I have a fair collection of documentation, including the excellent Frances S articles.
My 3000 I bought new off of ebay from a shop in Portugal, about 6 years ago.
I guessed that it would be a low volume enough item that it would be multi-voltage capable, and it was. Two jumpers to re solder, and a new plug and now it talks with NA 120V ac quite happily.
I have a standard neg - an image of my wife in the front yard on an overcast winter day holding a grey card in one hand, and a colour test target from an old darkroom dataguide in the other hand.
I use it to print the first sheet of every box or roll of RA-4 paper I open.
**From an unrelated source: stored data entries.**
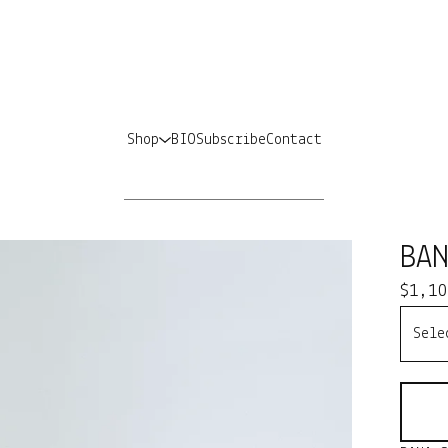
Shop
BIO
Subscribe
Contact
BA
$
1,10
Once I get a neutral grey print, of the right density, I autoreprogram the master settngs. I then make note of the the master settings and write it on tape that gets affixed to the front of the package.
This habbit saves a lot of time for me. Swap paper, resett eh masters to the settings noted on the paper pack, and the next step is to set the channel to what I want to meter ( I have channels set for spot grey, spot neutral caucasian skin, warm tone (ie tanned ) skin, then three more for semi integating sisk the same way, and then channel 7 I task for random use, with a table of figures written on a card on the wall for settings for thinks like green grass, blue sky, puffy white clouds, asphalt, etc. I keep chanel 8 for when I do b&w work, and only use that chanel so I don't screw up more standard setting on the other 7 channels.
I freqeuently contact print on old slightly fogged glossy paper, and then shift to lustre surface papers for final prints. Change the master, set the channel for the metered subject, and bang out a perfect print nearly all of the time unles the chemistry has aged from when I calibrated it. You can do a NG test and autoreporgram really quickly though.